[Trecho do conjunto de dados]
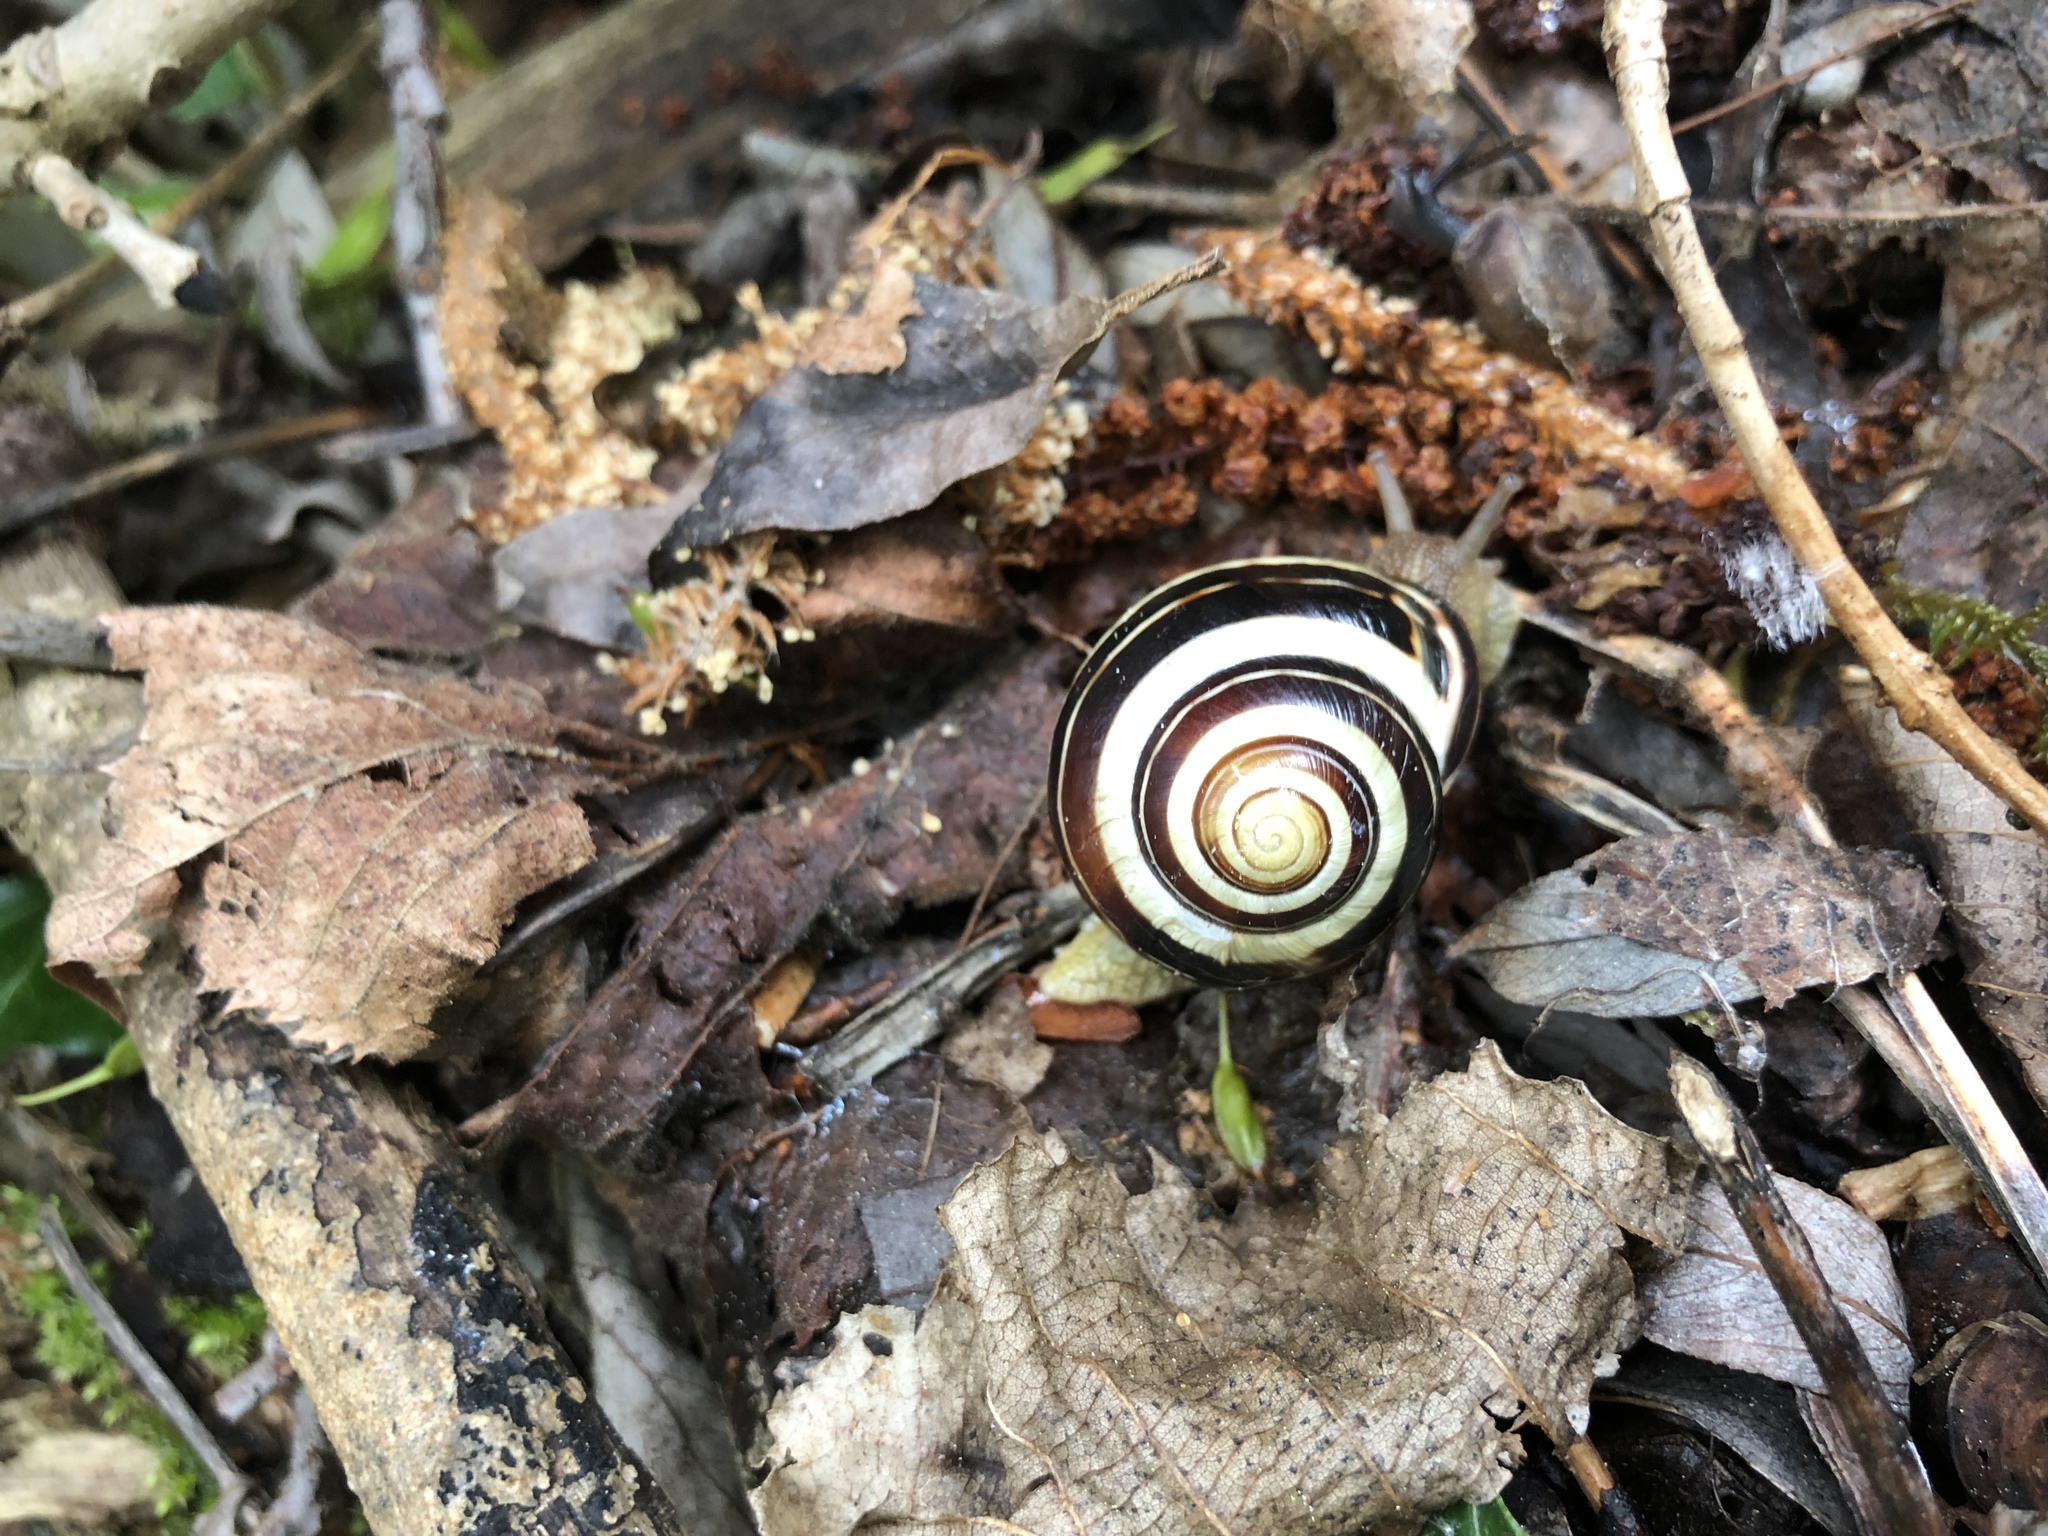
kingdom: Animalia
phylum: Mollusca
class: Gastropoda
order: Stylommatophora
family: Helicidae
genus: Cepaea
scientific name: Cepaea nemoralis
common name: Grovesnail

(Descrição da tarefa)
Reproduza todas as linhas da listagem acima, sem mudar uma letra sequer. Deixe as imagens de fora da resposta.

(Resultado da tarefa)
kingdom: Animalia
phylum: Mollusca
class: Gastropoda
order: Stylommatophora
family: Helicidae
genus: Cepaea
scientific name: Cepaea nemoralis
common name: Grovesnail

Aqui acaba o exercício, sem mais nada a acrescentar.